Aspiring coder/code-hacker/novice/enthusiast here, been searching for months for a method to load textual inversion .pt/.bin to Stable Diffusion checkpoints. I've tried many avenues, including Automatic1111, diffusers, and now, this implementation to load the embeddings to the checkpoint, but I believe I am missing key formulas and values that aren't allowing me to succeed in this task. I'm asking for assistance with this. Full transparency, I want to be able to use textual inversion with Deforum's notebook. I've used this method

`custom_config_path = "/content/textual_inversion/configs/stable-diffusion/v1-inference.yaml" #@param {type:"string"} custom_checkpoint_path = "/content/drive/MyDrive/AI/models/v1-5-pruned.ckpt" #@param {type:"string"} ckpt_dir = "/content/drive/MyDrive/AI/models/stable-diffusion-2-1" embedding_dir = "/content/drive/MyDrive/sd/stable-diffusion-webui/embeddings/LysergianDreams-3600.pt"

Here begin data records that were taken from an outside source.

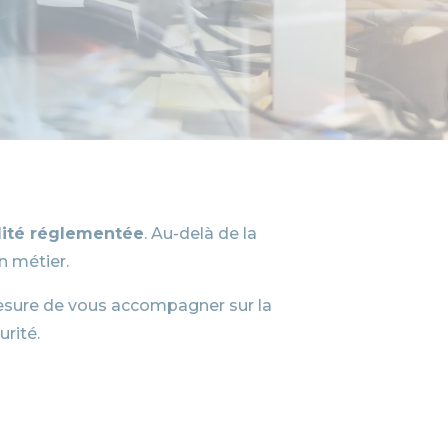
lité réglementée
. Au-delà de la
n métier.
esure de vous accompagner sur la
urité.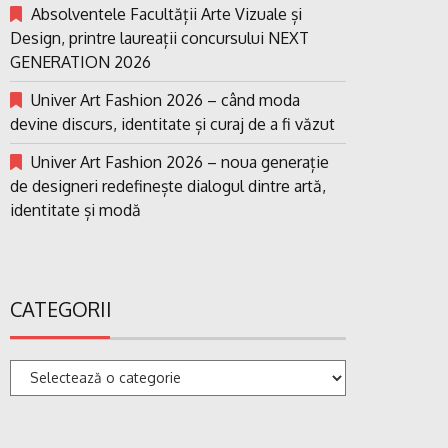
Absolventele Facultății Arte Vizuale și
Design, printre laureații concursului NEXT
GENERATION 2026
Univer Art Fashion 2026 – când moda
devine discurs, identitate și curaj de a fi văzut
Univer Art Fashion 2026 – noua generație
de designeri redefinește dialogul dintre artă,
identitate și modă
CATEGORII
Categorii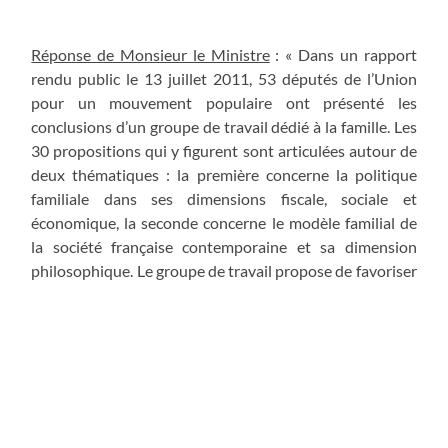
Réponse de Monsieur le Ministre
: « Dans un rapport
rendu public le 13 juillet 2011, 53 députés de l’Union
pour un mouvement populaire ont présenté les
conclusions d’un groupe de travail dédié à la famille. Les
30 propositions qui y figurent sont articulées autour de
deux thématiques : la première concerne la politique
familiale dans ses dimensions fiscale, sociale et
économique, la seconde concerne le modèle familial de
la société française contemporaine et sa dimension
philosophique. Le groupe de travail propose de favoriser
la famille durable, conçue comme un lieu de stabilité
sociale et matérielle, de solidarité intergénérationnelle,
conforme à l’intérêt de l’enfant. Pour le groupe de travail,
cette stabilité trouve sa traduction dans l’institution du
mariage « acte fondateur d’un couple voulu comme
durable ». Considérant que le mariage ne peut être
dissocié de la présomption de paternité qui en résulte et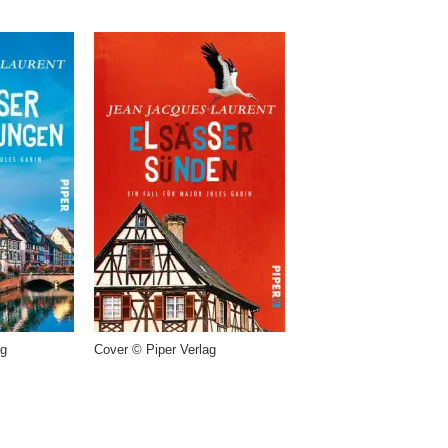
ag
Cover © Piper Verlag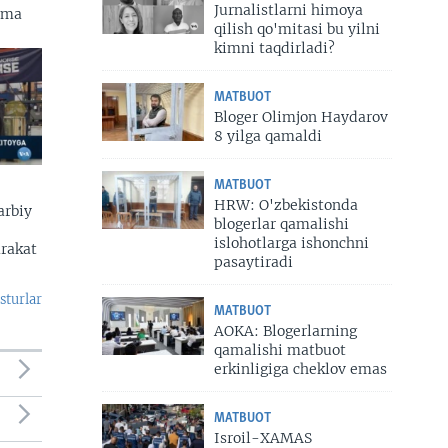
Jurnalistlarni himoya
zma
qilish qo'mitasi bu yilni
kimni taqdirladi?
MATBUOT
Bloger Olimjon Haydarov
8 yilga qamaldi
MATBUOT
HRW: O'zbekistonda
arbiy
blogerlar qamalishi
islohotlarga ishonchni
arakat
pasaytiradi
sturlar
MATBUOT
AOKA: Blogerlarning
qamalishi matbuot
erkinligiga cheklov emas
MATBUOT
Isroil-XAMAS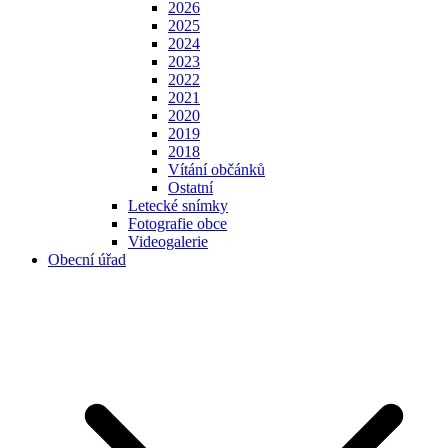
2026
2025
2024
2023
2022
2021
2020
2019
2018
Vítání občánků
Ostatní
Letecké snímky
Fotografie obce
Videogalerie
Obecní úřad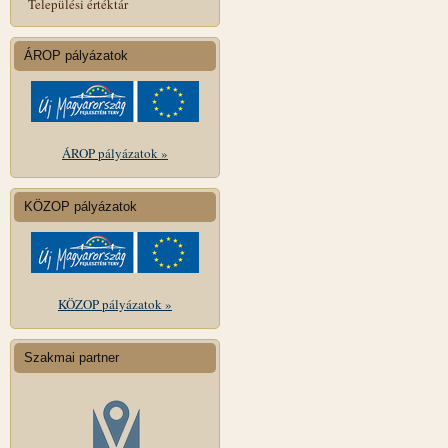
Települési értéktár
ÁROP pályázatok
ÁROP pályázatok »
KÖZOP pályázatok
KÖZOP pályázatok »
Szakmai partner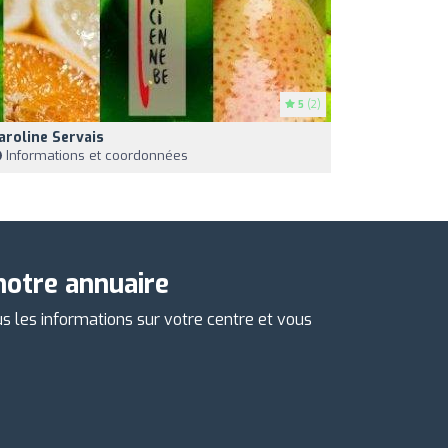
5
(2)
aroline Servais
Informations et coordonnées
notre annuaire
us les informations sur votre centre et vous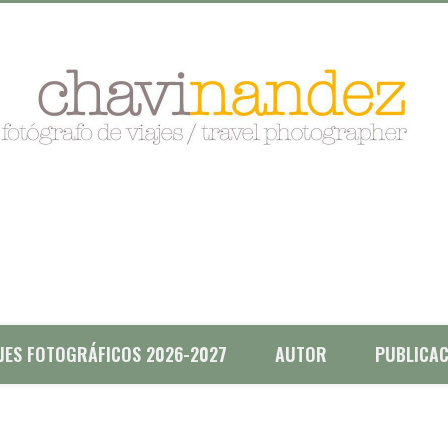
AJES FOTOGRÁFICOS 2026-2027
AUTOR
PUBLICAC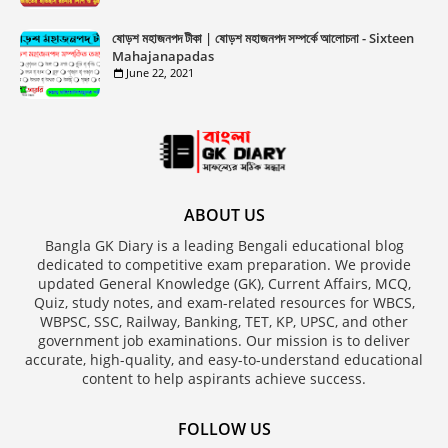
ষোড়শ মহাজনপদ টীকা | ষোড়শ মহাজনপদ সম্পর্কে আলোচনা - Sixteen
Mahajanapadas
June 22, 2021
ABOUT US
Bangla GK Diary is a leading Bengali educational blog
dedicated to competitive exam preparation. We provide
updated General Knowledge (GK), Current Affairs, MCQ,
Quiz, study notes, and exam-related resources for WBCS,
WBPSC, SSC, Railway, Banking, TET, KP, UPSC, and other
government job examinations. Our mission is to deliver
accurate, high-quality, and easy-to-understand educational
content to help aspirants achieve success.
FOLLOW US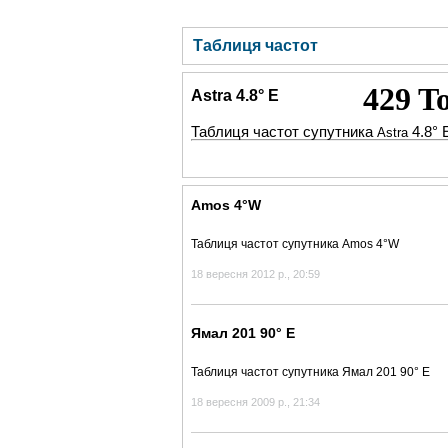
ГОЛОВНА
НОВИНИ
БЛОГИ
ДОСЬЄ
Таблиця частот
Astra 4.8° Е
Таблиця частот супутника
4.8° 
Astra
Amos 4°W
Таблиця частот супутника Amos 4°W
18 вересня 2012 р., 20:59
Ямал 201 90° E
Таблиця частот супутника Ямал 201 90° E
18 вересня 2009 р., 21:34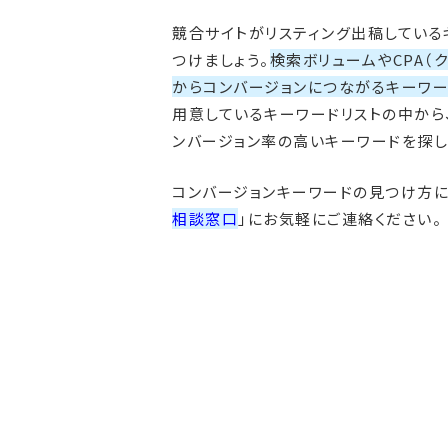
競合サイトがリスティング出稿しているキ
つけましょう。
検索ボリュームやCPA（
からコンバージョンにつながるキーワー
用意しているキーワードリストの中から
ンバージョン率の高いキーワードを探し
コンバージョンキーワードの見つけ方に
相談窓口
」にお気軽にご連絡ください。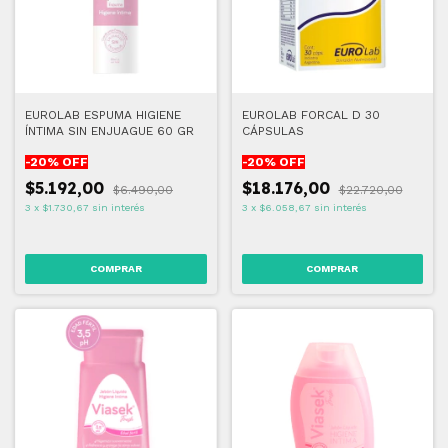
EUROLAB ESPUMA HIGIENE
EUROLAB FORCAL D 30
ÍNTIMA SIN ENJUAGUE 60 GR
CÁPSULAS
-
20
% OFF
-
20
% OFF
$5.192,00
$18.176,00
$6.490,00
$22.720,00
3
x
$1.730,67
sin interés
3
x
$6.058,67
sin interés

config = OmegaConf.load(f"{custom_config_path}") model = load_model_from_config(config, f"{custom_checkpoint_path}") embedding = torch.load(embedding_dir, map_location="cpu") model.embedding_manager.load(embedding)

device = torch.device("cuda") if torch.cuda.is_available() else torch.device("cpu") model = model.to(device)`

The error I'm getting is:

AttributeError: 'dict' object has no attribute 'seek'. You can only torch.load from a file that is seekable. Please pre-load the data into a buffer like io.BytesIO and try to load from it instead

I understand the attribute error, but I don't understand why it's giving the error if I'm trying to load the embedding. Which is why I believe I'm misunderstanding something or missing important values.

I'm looking for assistance, detailed or not, with getting this method to work with the Deforum notebook for stablediffusion animations. Any insight will be greatly appreciated. Thank you in advance for your time and the work you contribute to the community!